Data provided >>
----------

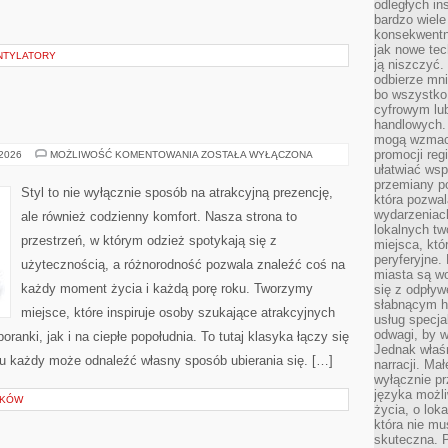
odległych in
bardzo wiele
konsekwentni
jak nowe tec
ENTYLATORY
ją niszczyć.
odbierze mn
bo wszystko
cyfrowym lu
handlowych. 
mogą wzmacn
promocji reg
TRENDY
 2026
MOŻLIWOŚĆ KOMENTOWANIA
ZOSTAŁA WYŁĄCZONA
SEZONU
ułatwiać wsp
przemiany po
Styl to nie wyłącznie sposób na atrakcyjną prezencję,
która pozwa
wydarzeniac
ale również codzienny komfort. Nasza strona to
lokalnych t
przestrzeń, w którym odzież spotykają się z
miejsca, któ
peryferyjne.
użytecznością, a różnorodność pozwala znaleźć coś na
miasta są w
każdy moment życia i każdą porę roku. Tworzymy
się z odpływ
słabnącym h
miejsce, które inspiruje osoby szukające atrakcyjnych
usług specja
odwagi, by w
ranki, jak i na ciepłe popołudnia. To tutaj klasyka łączy się
Jednak właśn
u każdy może odnaleźć własny sposób ubierania się. […]
narracji. Ma
wyłącznie p
języka możli
ŁKÓW
życia, o lok
która nie mu
skuteczna. P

----------

Aim of the exercise >> Each line from the one holding "miasta są w" to the end of the data above goes into the answer exactly as written, and no other line does.

Final answer >>
miasta są w
każdy moment życia i każdą porę roku. Tworzymy
się z odpływ
słabnącym h
miejsce, które inspiruje osoby szukające atrakcyjnych
usług specja
odwagi, by w
ranki, jak i na ciepłe popołudnia. To tutaj klasyka łączy się
Jednak właśn
u każdy może odnaleźć własny sposób ubierania się. […]
narracji. Ma
wyłącznie p
języka możli
ŁKÓW
życia, o lok
która nie mu
skuteczna. P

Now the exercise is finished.